The downfall of top PLA commanders suggests a high-level political struggle over control of the military as Xi Jinping moves to eliminate uncertainty.
Following the recent removal of two of China’s most senior military officials, the Chinese Communist Party (CCP) appears to be accelerating a broader effort to reshape the top command of the People’s Liberation Army (PLA)—one that goes beyond corruption and focuses on political loyalty and control of the armed forces.
The Epoch Times spoke to several sources in China, who requested anonymity for safety reasons, after the purge of Central Military Commission Vice Chairman Zhang Youxia and Central Military Commission member Liu Zhenli, who also heads the Joint Staff Department.
Sources close to senior CCP officials told The Epoch Times that the two men have been secretly detained and placed in complete isolation at a heavily guarded site in Beijing’s Changping district.
Multiple sources said the preliminary political assessment of the two men isn’t centered on routine disciplinary or legal violations but on allegations that they sought to “split the Central Military Commission”—a charge that directly challenges the Central Military Commission chairman and the military’s ultimate command authority.
In the context of the CCP, such an accusation places a case at the highest possible political level.
The current Central Military Commission chairman is Chinese leader Xi Jinping.
Purge Signals
Within the CCP, accusations such as “splitting the Party” or “splitting the central leadership” are extremely rare and reserved for figures deemed to pose a substantive threat to the core power structure.
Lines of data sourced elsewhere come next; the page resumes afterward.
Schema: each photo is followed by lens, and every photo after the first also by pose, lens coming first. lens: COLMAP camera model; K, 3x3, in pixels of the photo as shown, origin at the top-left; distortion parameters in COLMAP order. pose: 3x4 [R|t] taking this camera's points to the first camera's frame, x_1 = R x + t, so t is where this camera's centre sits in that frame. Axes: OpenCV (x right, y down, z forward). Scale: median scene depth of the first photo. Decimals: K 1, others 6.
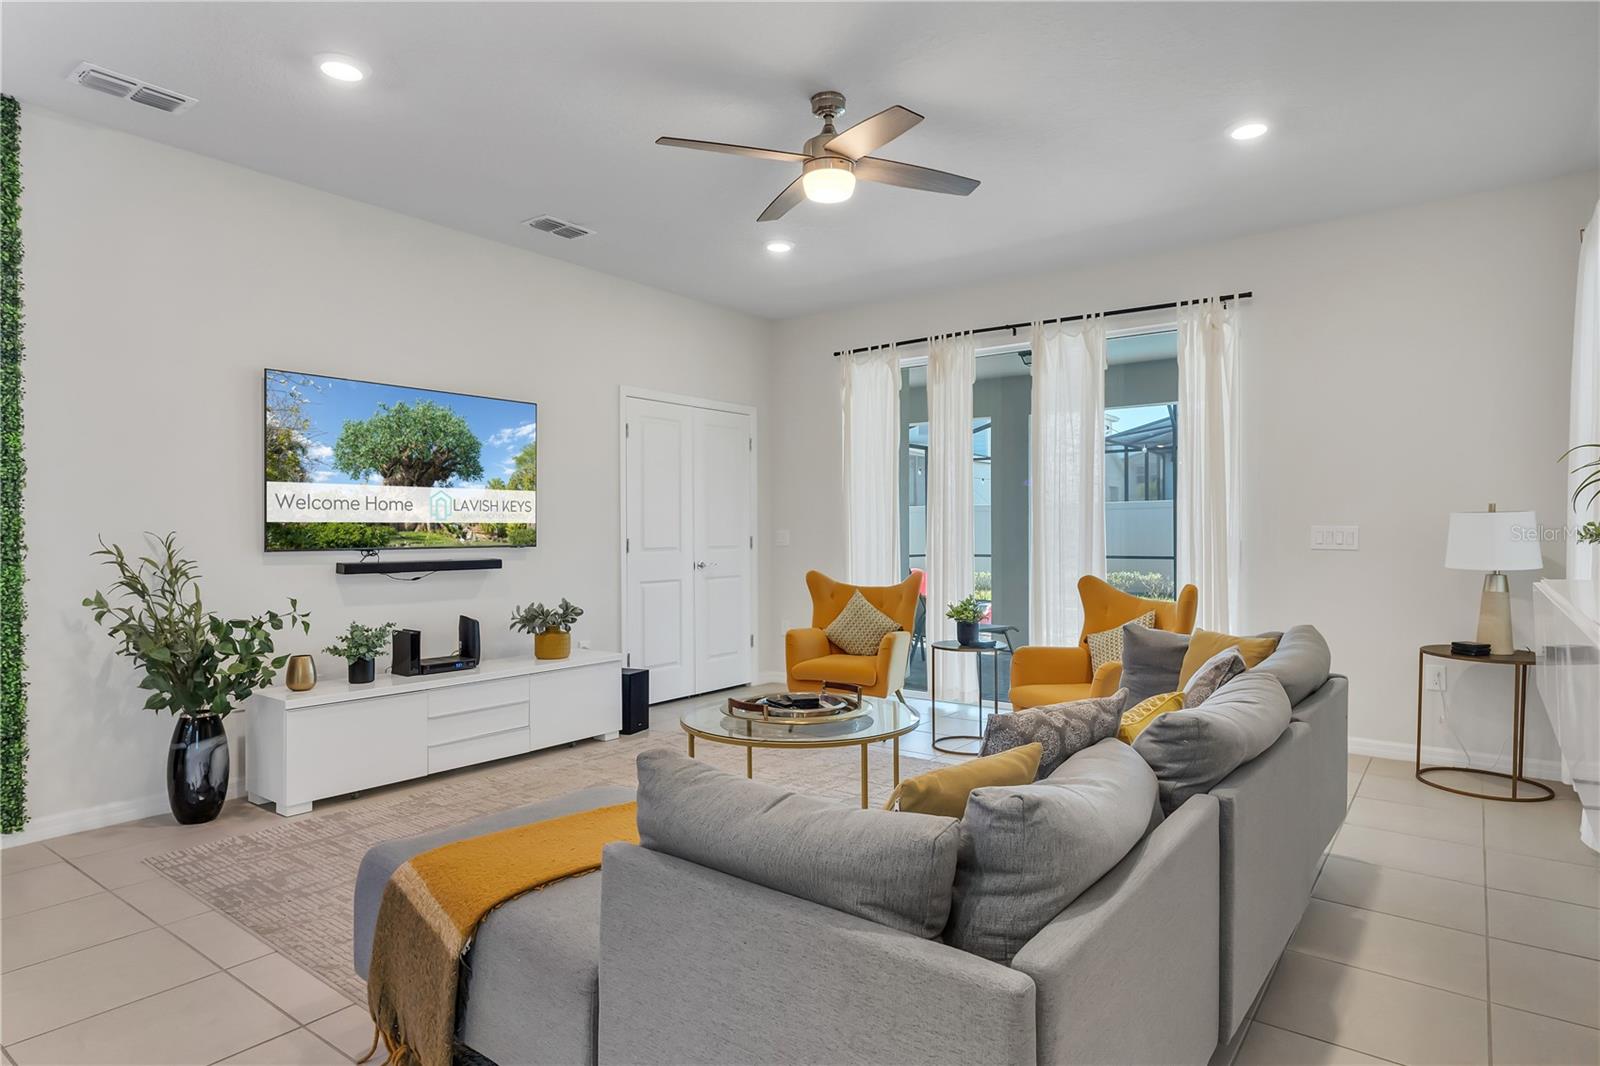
lens RADIAL K [[899.5, 0, 805.5], [0, 899.5, 512.8], [0, 0, 1]] dist [-0.003020, 0.001127]
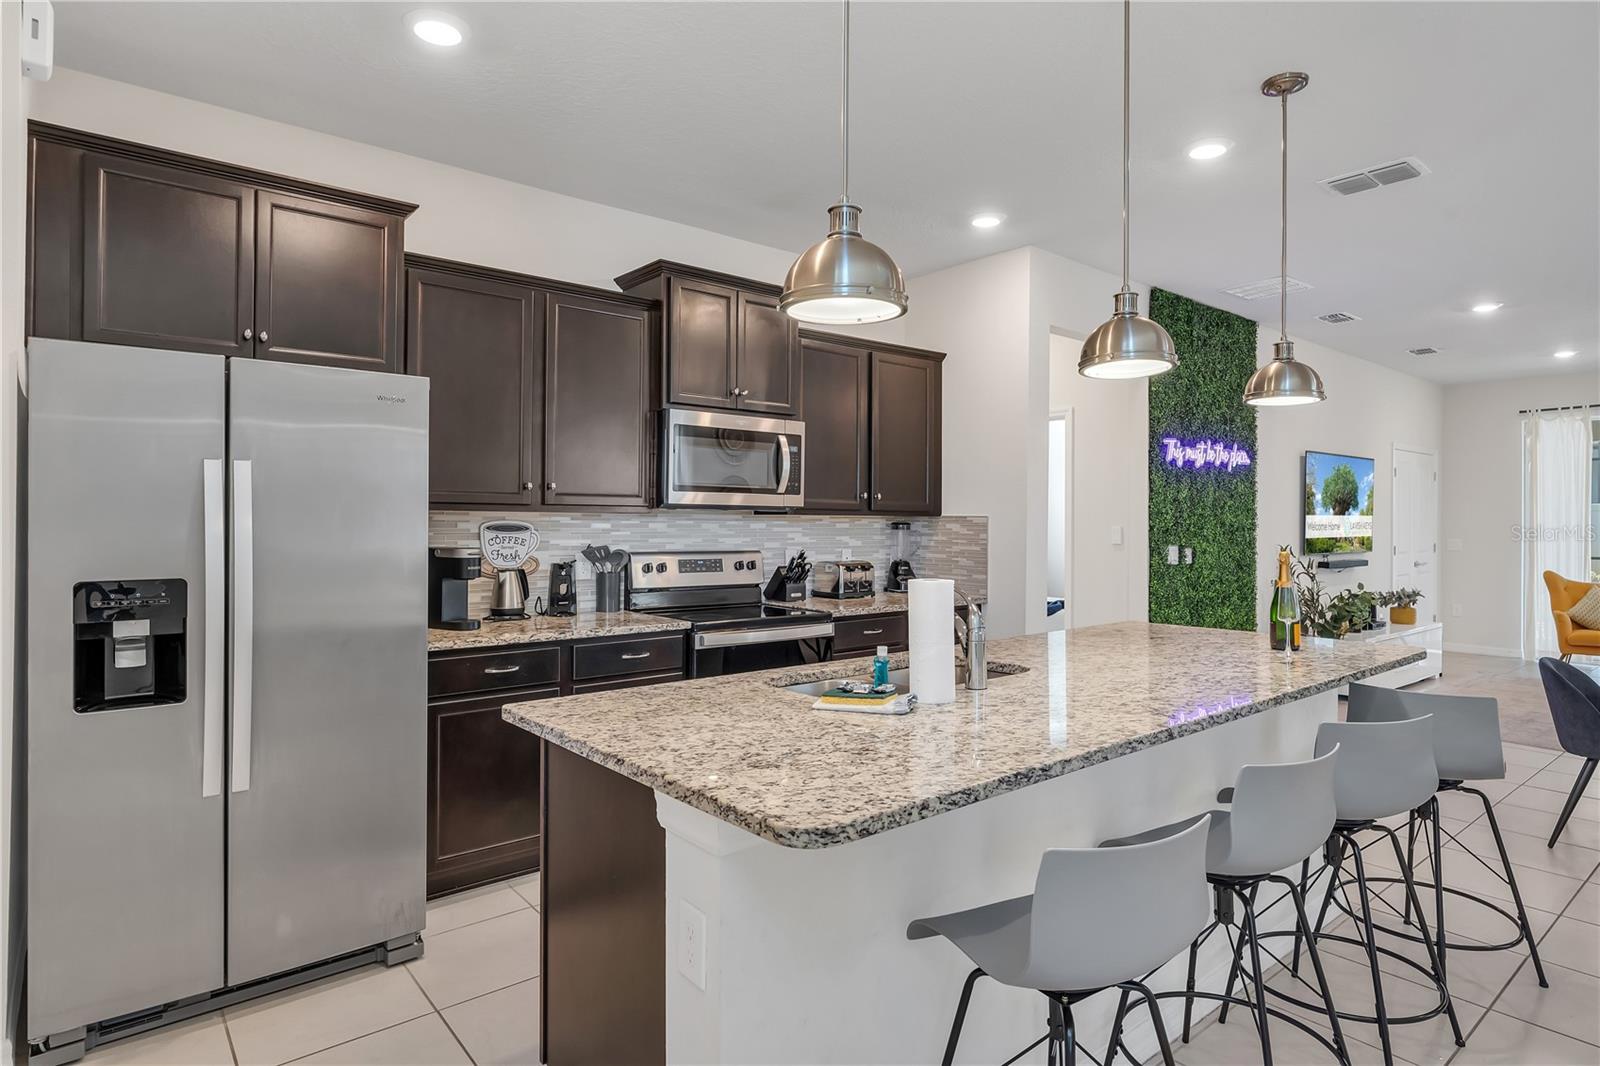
lens RADIAL K [[899.5, 0, 805.5], [0, 899.5, 512.8], [0, 0, 1]] dist [-0.003020, 0.001127]
pose [[0.973926, 0.004555, -0.226820, -1.238287], [-0.002432, 0.999951, 0.009640, -0.057768], [0.226852, -0.008837, 0.973889, -0.999098]]
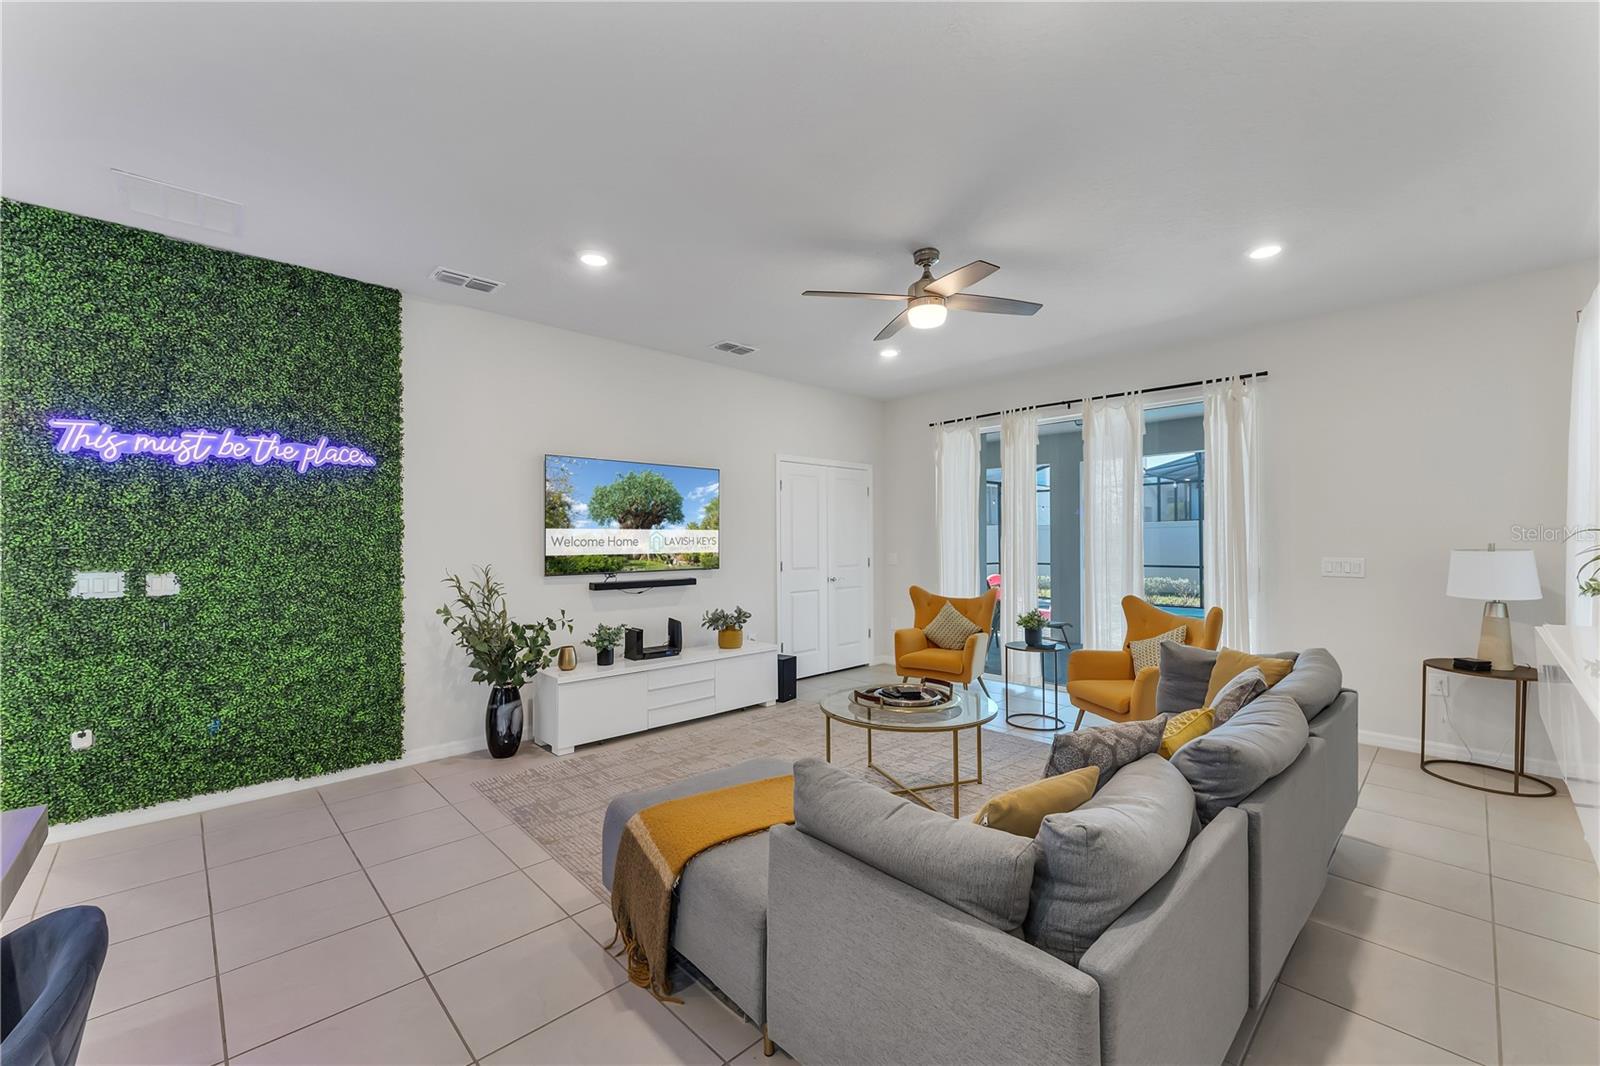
lens RADIAL K [[647.0, 0, 801.4], [0, 647.0, 518.2], [0, 0, 1]] dist [0.000868, 0.000227]
pose [[0.987012, -0.002698, -0.160622, -0.005212], [0.001263, 0.999958, -0.009032, -0.045330], [0.160640, 0.008712, 0.986975, 0.000549]]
These labels are typically not spelled out in public documents, but they carry decisive weight internally. The true political meaning often becomes clear only from how the regime subsequently handles the case.
The CCP’s post-1989 treatment of former General Secretary Zhao Ziyang was a historical precedent for this kind of opaque but consequential political judgment. Zhao was viewed as a pro-reform leader within the CCP before the Tiananmen Square Massacre in 1989, but he was removed from power and placed under house arrest that same year until his death in 2005.